The ability to specify HostProcess, NetworkPolicy, and other tests in this document would follow a similar tagging strategy, and any such tool could just invoke the existing Kuberentes end-to-end test binary with appropriate `focus` and `skip` arguments.
## option 2 sonobuoy implementation for convenience
Given the complexity of the above tagging scheme, we propose a concrete example of a binary program for Windows verification.
```
sonobuoy run --mode=windows-conformance --windows.hostProcess --windows.activeDirectory ...
```
In the above invocation, we verify
- core conformance
- hostProcess
- activeDirectory
functionality for a specific Kubernetes release. The resulting output would be obtained using
```
sonobuoy status
```
Which would report a binary result of `Pass` or `Fail`. This tool could thus be used to
establish a rigorous standard for portable verificatoin of Kubernetes Windows based products across Vendors for both internal and external diagnostic purposes.
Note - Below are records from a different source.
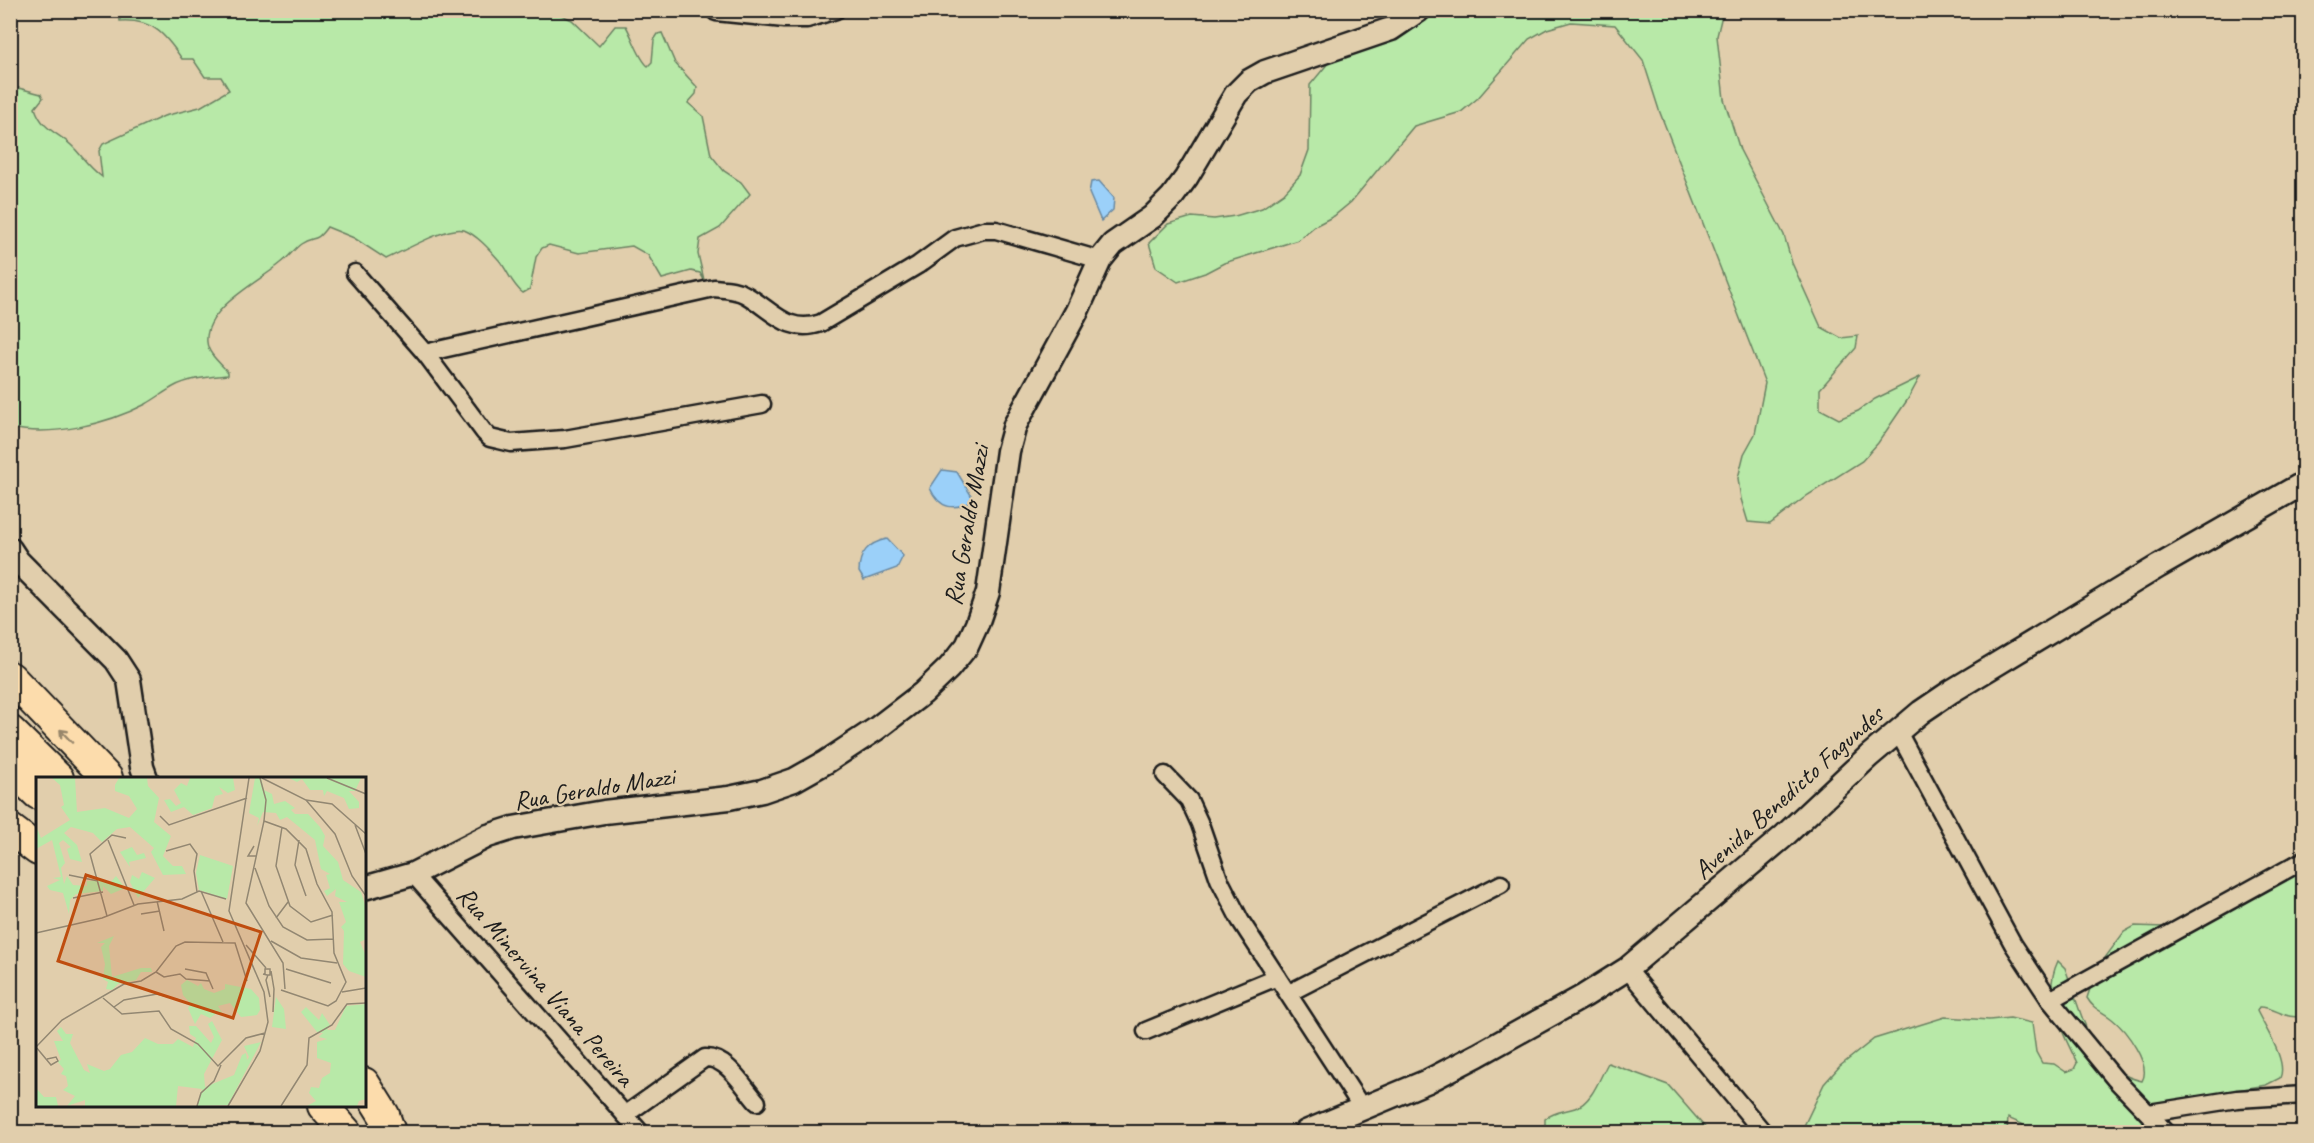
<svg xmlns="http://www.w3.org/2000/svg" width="2314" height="1143" font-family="Caveat,sans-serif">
	<rect width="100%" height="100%" fill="#e1ceac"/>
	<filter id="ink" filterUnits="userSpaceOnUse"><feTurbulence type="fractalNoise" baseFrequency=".0167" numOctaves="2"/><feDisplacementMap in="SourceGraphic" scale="12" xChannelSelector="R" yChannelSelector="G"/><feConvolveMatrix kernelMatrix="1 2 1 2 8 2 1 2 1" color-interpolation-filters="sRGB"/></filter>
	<g filter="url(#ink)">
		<g fill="#b8e9a8" stroke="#6a8262" stroke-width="1.5">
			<path d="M 119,11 L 553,11 L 572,20 L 599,46 L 615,26 L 626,26 C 633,38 639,59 648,66 L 652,62 L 654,40 L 658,34 L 662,33 L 675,63 L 697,87 L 696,94 L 688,103 L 703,116 L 711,155 L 724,171 L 741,182 L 750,194 L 720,228 L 700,239 L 698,254 L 704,280 L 700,273 L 691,271 L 662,279 L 648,255 L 632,246 L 579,253 L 549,245 L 542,248 L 536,257 L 530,289 L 523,293 C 512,285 508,271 499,260 C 490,250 477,235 464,230 C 448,225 402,252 386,259 L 354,238 L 327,227 C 315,244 314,235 301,244 C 294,249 288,258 281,263 C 259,282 204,308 207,342 C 208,354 220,363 228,372 L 228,375 C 210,377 189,378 173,387 C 164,392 155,399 146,404 C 107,424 53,437 11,428 L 11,86 L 41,94 L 43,98 L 35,108 C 43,132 61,133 75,149 C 85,160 89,167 102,177 L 99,151 L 103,144 L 164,116 L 200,107 L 229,90 L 221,77 L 205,77 L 193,59 L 182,59 C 165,34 153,19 120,21 Z"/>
			<path d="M 1437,11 L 1723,11 L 1717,36 L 1724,99 L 1740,150 L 1784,235 L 1792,263 L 1821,327 L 1841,338 L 1858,336 L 1856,348 L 1820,389 L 1820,409 L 1839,419 L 1858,411 L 1875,399 L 1920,377 L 1908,399 L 1878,443 L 1862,461 L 1808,495 L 1770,524 L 1748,522 L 1741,499 L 1738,478 L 1744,454 L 1755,434 L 1765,383 L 1659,110 L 1643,60 L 1615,25 L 1571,22 L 1547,29 L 1529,39 L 1478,98 L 1461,112 L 1414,126 L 1351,202 L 1334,216 L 1315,226 L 1298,240 L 1224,263 L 1205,273 L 1178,282 L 1156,267 L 1149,243 L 1168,224 L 1192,217 L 1214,219 L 1235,216 L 1262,208 L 1284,193 L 1300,175 L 1309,150 L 1310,85 L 1329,62 L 1364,34 Z"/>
			<path d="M 2286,875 L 2303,876 L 2303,1015 C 2288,1022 2274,1006 2259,1007 L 2257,1011 C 2265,1028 2288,1061 2280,1078 L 2266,1085 L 2203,1096 L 2165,1116 L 2115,1132 L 2027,1132 L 2022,1124 L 2008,1118 L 2007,1132 L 1805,1132 L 1802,1130 L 1824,1084 L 1840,1066 L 1874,1039 L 1945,1017 L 1989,1020 L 2010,1018 L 2032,1023 L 2036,1052 L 2042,1063 L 2054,1064 L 2066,1072 L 2074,1069 L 2077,1063 C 2062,1030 2041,997 2058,961 L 2065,968 C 2081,1010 2091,1071 2142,1081 C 2152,1065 2126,1030 2112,1019 C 2102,1011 2094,1010 2087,998 L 2096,970 L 2124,932 L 2135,926 L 2164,927 L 2186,922 Z"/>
			<path d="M 1608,1063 L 1668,1085 L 1709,1132 L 1545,1132 L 1545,1119 C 1555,1111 1563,1112 1575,1108 C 1592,1103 1600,1077 1608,1063 Z"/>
		</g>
		<g fill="#9bd0f9" stroke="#6888a1" stroke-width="1.5">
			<path d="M 1099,181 L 1114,198 L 1113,210 L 1101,221 L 1089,193 L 1091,182 Z"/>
			<path d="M 942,470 L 957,472 L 974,500 C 955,511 940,510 930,488 Z"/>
			<path d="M 887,539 L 903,556 L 897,568 L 864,580 L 859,572 C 859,553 868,543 887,539 Z"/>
		</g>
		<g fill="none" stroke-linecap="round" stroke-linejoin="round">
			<defs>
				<g id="street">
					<path d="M 716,12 L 784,19 L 807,19 L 836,10"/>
					<path d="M 355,273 L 425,353 L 484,432 L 490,438 L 511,443 L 565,439 L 762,404"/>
					<path d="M 425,353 L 714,288 C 724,289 736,289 746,295 C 772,310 788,335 821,323 L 918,265 L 955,238 L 984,230 L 996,230 L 1100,260"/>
					<path d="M 1898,732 L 2013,944 L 2050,1000 L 2115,1079 L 2166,1132"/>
					<path d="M 1165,775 L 1189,800 L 1200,824 L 1219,879 L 1240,920 L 1363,1109"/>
					<path d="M 413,874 L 640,1132"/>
					<path d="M 1627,969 L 1763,1132"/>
					<path d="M 1289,993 L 1501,884"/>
					<path d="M 2050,1000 L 2304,860"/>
					<path d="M 1146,1031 L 1277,977"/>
					<path d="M 2149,1113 L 2237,1099 L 2304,1095"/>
					<path d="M 625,1115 L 705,1058 C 727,1057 743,1086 757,1102"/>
				</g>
				<g id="secondary">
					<path d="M 10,549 L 18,561 L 116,660 L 129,680 L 142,767 L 146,778"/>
					<path d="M 364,888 L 413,874 L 488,836 L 513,828 L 604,812 L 729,798 L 762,791 L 794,780 L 826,762 L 876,729 L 923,693 L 949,668 L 967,646 L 977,624 L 988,592 L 1008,451 L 1015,425 L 1077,311 L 1100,260 L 1113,244 L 1152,217 L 1172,197 L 1186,178 L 1236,94 L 1249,81 L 1265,72 L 1391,29 L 1419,10"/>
					<path d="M 1306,1132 L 1428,1081 L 1478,1055 L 1584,996 L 1627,969 L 1783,837 L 1869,756 L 1921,712 L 1952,691 L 2159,566 L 2304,483"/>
				</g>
				<g id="highway">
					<path d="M 10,677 L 107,778"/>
					<path d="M 10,731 L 58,778"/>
					<path d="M 10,767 L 38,794"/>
					<path d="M 10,829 L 38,850"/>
					<path d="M 364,1083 L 384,1115 L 390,1132"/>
					<path d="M 323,1106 L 346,1132"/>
				</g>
			</defs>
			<use href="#street" stroke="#1c1c1c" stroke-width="21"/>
			<use href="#secondary" stroke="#1c1c1c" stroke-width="27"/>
			<use href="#highway" stroke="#1c1c1c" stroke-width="34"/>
			<use href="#street" stroke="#e1ceac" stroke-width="16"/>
			<use href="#secondary" stroke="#e1ceac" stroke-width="22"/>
			<use href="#highway" stroke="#fcdcac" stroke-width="30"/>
		</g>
		<defs><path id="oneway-shaft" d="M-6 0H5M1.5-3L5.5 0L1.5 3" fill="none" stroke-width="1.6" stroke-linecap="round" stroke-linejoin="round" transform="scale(1.5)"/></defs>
		<use stroke="#97866b" href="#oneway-shaft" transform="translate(66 736) rotate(-133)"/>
	</g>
	<g text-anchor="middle" stroke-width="4.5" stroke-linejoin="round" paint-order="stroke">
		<g font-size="26" fill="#1c1c1c" stroke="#e1ceac">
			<text transform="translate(966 525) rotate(-80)" y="9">Rua Geraldo Mazzi</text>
			<text transform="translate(594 788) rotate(-9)" y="9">Rua Geraldo Mazzi</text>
			<text transform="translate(1788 792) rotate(-42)" y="9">Avenida Benedicto Fagundes</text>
			<text transform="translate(546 986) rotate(49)" y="9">Rua Minervina Viana Pereira</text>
		</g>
	</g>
	<g transform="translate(36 777)">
		<rect width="330" height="330" fill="#e1ceac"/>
		<path d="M 16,1 L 39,1 L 41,35 L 69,31 L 93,41 L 101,32 L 93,19 L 79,14 L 79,8 L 83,1 L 111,1 L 112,9 L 123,21 L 118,45 L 135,59 L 127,79 L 137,89 L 146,89 L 150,97 L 127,98 L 115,75 L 118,71 L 94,50 L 81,52 L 66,65 L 57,56 L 35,50 L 28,56 L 41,68 L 46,85 L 34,82 L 31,72 L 35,70 L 27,63 L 23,66 L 29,86 L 25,91 L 28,107 L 31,99 L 37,108 L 51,109 L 51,104 L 68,103 L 73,107 L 80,99 L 89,111 L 75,117 L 67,109 L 67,114 L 40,117 L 34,123 L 33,137 L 27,116 L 14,113 L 11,109 L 24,103 L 17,101 L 25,100 L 16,63 L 0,72 L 0,49 L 5,61 L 34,43 L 25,30 L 28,28 L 24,8 ZM 154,1 L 197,1 L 199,13 L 192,16 L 183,10 L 187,17 L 179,19 L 176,31 L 157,38 L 148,30 L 135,35 L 128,23 L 134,22 L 140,29 L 145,26 L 138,13 L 145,6 L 151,9 ZM 219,1 L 225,1 L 228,13 L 236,17 L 238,27 L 249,24 L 259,31 L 255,33 L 259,37 L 272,37 L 284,50 L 289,59 L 287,69 L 302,85 L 307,103 L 325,115 L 330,131 L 330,162 L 324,165 L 330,179 L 330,200 L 313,194 L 307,187 L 308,154 L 305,150 L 310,145 L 303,125 L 311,125 L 299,119 L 300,112 L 291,119 L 288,114 L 294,111 L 290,98 L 294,97 L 285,92 L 279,63 L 251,40 L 244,43 L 240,36 L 227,35 L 221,49 L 223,41 L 213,36 ZM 253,1 L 325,1 L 319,14 L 313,14 L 323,25 L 323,31 L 313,32 L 308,21 L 291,14 L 288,19 L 287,13 L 274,13 L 266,2 L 261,5 ZM 96,70 L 101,78 L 108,76 L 110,81 L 93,85 L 94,90 L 84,75 ZM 164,78 L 197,89 L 191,122 L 163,113 L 160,96 ZM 106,95 L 119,101 L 102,121 L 94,105 L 96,98 L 103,102 ZM 78,159 L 73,169 L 76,200 L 105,191 L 115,191 L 116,195 L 105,195 L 100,203 L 82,207 L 76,213 L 70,212 L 72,205 L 67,202 L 69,187 L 65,170 L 69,166 L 61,166 ZM 151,203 L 162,209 L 165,206 L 168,212 L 178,216 L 189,212 L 189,207 L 215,212 L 223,221 L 224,233 L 221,238 L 205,240 L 194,226 L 182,229 L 188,239 L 181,236 L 174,241 L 165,237 L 159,247 L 152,231 L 155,227 L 147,218 L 145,208 ZM 240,220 L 248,232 L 250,252 L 236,250 ZM 330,227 L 330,322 L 323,324 L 321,329 L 271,329 L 280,324 L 273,316 L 275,310 L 283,311 L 286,301 L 294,296 L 295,286 L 281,281 L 281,265 L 291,262 L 283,260 L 287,256 L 281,255 L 265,235 L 270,230 L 283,243 L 286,236 L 294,248 L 291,253 L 299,253 L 310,229 ZM 176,244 L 186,263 L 168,297 L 169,310 L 198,298 L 206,278 L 210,276 L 211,283 L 213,280 L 208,269 L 225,265 L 192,328 L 161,329 L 166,312 L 142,309 L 140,329 L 49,329 L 49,323 L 31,329 L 39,319 L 27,313 L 32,309 L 30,299 L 25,297 L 28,292 L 21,284 L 25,283 L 18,264 L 27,264 L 21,254 L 25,250 L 30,257 L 37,257 L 34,266 L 48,293 L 54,296 L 51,287 L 68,294 L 74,292 L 85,278 L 96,275 L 109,261 L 122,267 L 137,267 L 142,262 L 157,270 L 160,261 L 154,257 L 153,249 L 160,249 L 175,266 L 178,260 L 172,247 ZM 0,311 L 8,320 L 20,320 L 22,329 L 0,329 Z" fill="#b8e9a8"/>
		<path fill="none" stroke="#928772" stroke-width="1.5" d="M 224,1 L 230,23 L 228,44 L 210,126 L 247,186 L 249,212M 226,1 L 270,23 L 299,57 L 316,99 L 330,119M 291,1 L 330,17M 270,23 L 296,27 L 330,57M 124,39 L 133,48 L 211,21M 228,44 L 250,52 L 270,72 L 281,107 L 296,135 L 298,176 L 310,205 L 300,224 L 292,229 L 245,213M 319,48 L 330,77M 246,50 L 240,89 L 254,129 L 275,145 L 297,138M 72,63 L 98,128M 263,63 L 259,88 L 270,119M 218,69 L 212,79 L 220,79M 130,74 L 154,67 L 161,77 L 158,94 L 161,115M 219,91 L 233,129 L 247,150 L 271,163 L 298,162M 33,98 L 62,104M 165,114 L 187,165M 37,121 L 67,115M 121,124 L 128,154M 105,137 L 124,134M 71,139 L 54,77 L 76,58 L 90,61M 240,141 L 252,125M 0,156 L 66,141 L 102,127 L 146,122 L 163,114 L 190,122M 235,164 L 265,181 L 301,186M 210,168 L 230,191M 149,192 L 170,196 L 177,212M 250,192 L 295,206M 235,194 L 238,212M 120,195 L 128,200 L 144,197 L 150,202 L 174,204M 227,197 L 231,198 L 234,198 L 234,192 L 229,192 L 229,198M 232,198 L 230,203 L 234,220M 306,215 L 330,211M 67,221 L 86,237 L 123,234 L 135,252 L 162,267 L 182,289 L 210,261 L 229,256M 78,230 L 88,223 L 121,217 L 143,223M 237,235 L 238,212M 0,270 L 26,243 L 88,207 L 105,204 L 120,195 L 140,169 L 149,165 L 199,166 L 211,204M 0,270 L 15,288 L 22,284 L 20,280 L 11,282M 161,329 L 165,316 L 178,304 L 185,288M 192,329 L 224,274 L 232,245 L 228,215 L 193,134 L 213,1M 245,329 L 271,288 L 273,261 L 296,248 L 311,227 L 330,226"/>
		<path fill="#bf4d0f" fill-opacity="0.15" stroke="#bf4d0f" stroke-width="3" d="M 50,98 L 225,155 L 197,241 L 22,184 Z"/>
		<rect width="330" height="330" fill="none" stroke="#1c1c1c" stroke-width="3"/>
	</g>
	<rect width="2314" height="1143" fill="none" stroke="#e1ceac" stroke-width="36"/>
	<rect x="18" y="18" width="2278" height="1107" fill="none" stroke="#1c1c1c" stroke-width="2" filter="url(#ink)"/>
</svg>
### Implementation details for sonobuoy
So you'd have something like this:
```
sonobuoy plugin install windows-conformance <url>
sonobuoy run -p windows-conformance
```
The URL can point to any custom URL, but I have a few already made here: https://github.com/vmware-tanzu/sonobuoy-plugins/tree/master/windows-e2e
This is the same as just running from a URL or local file, e.g. `sonobuoy run -p windows-conformance.yaml` or `sonobuoy run -p pluginURL` but I was also showing that we are currently testing out plugin "installation" (caching?) which makes it easier to store, list, use plugins.
> Question: In this scenario (or option 2), Sonobuoy still has to know which tests to invoke. In the end it is still just invoking e2e.test so neither of this really avoid option 1, it does make it easier though.